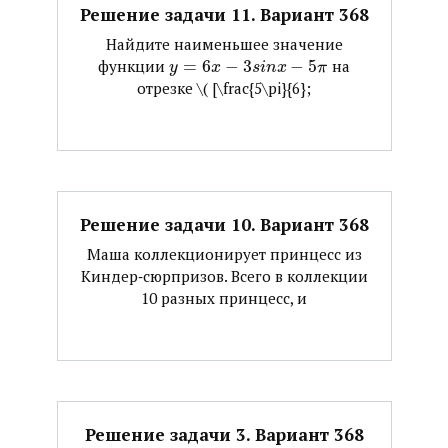
Решение задачи 11. Вариант 368
Найдите наименьшее значение
функции ​
=
6
−
3
−
5
​ на
y
x
s
i
n
x
π
отрезке ​\( [\frac{5\pi}{6};
Решение задачи 10. Вариант 368
Маша коллекционирует принцесс из
Киндер‐сюрпризов. Всего в коллекции
10 разных принцесс, и
Решение задачи 3. Вариант 368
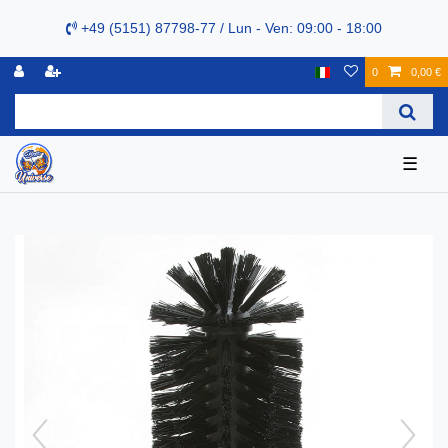
+49 (5151) 87798-77 / Lun - Ven: 09:00 - 18:00
0
0,00 €
☰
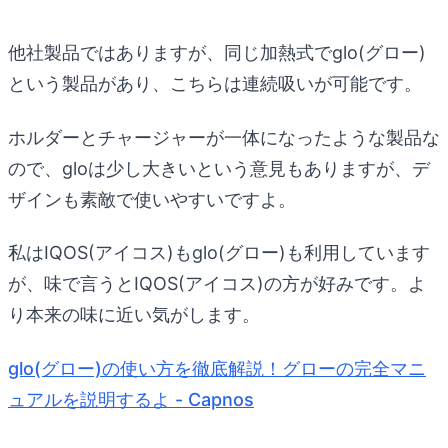
他社製品ではありますが、同じ加熱式でglo(グロー)
という製品があり、こちらは連続吸いが可能です。
ホルダーとチャージャーが一体になったような製品な
ので、gloは少し大きいという意見もありますが、デ
ザインも素敵で使いやすいですよ。
私はIQOS(アイコス)もglo(グロー)も利用しています
が、味で言うとIQOS(アイコス)の方が好みです。よ
り本来の味に近い気がします。
glo(グロー)の使い方を徹底解説！グローの完全マニ
ュアルを説明するよ - Capnos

- - -

Extract the text from all of the lines above, reproducing it character for character. Leave the pictures out.

**EXERCISE RESULT:**
Решение задачи 11. Вариант 368
Найдите наименьшее значение
функции ​
=
6
−
3
−
5
​ на
y
x
s
i
n
x
π
отрезке ​\( [\frac{5\pi}{6};
Решение задачи 10. Вариант 368
Маша коллекционирует принцесс из
Киндер‐сюрпризов. Всего в коллекции
10 разных принцесс, и
Решение задачи 3. Вариант 368
+49 (5151) 87798-77 / Lun - Ven: 09:00 - 18:00
0
0,00 €
☰
他社製品ではありますが、同じ加熱式でglo(グロー)
という製品があり、こちらは連続吸いが可能です。
ホルダーとチャージャーが一体になったような製品な
ので、gloは少し大きいという意見もありますが、デ
ザインも素敵で使いやすいですよ。
私はIQOS(アイコス)もglo(グロー)も利用しています
が、味で言うとIQOS(アイコス)の方が好みです。よ
り本来の味に近い気がします。
glo(グロー)の使い方を徹底解説！グローの完全マニ
ュアルを説明するよ - Capnos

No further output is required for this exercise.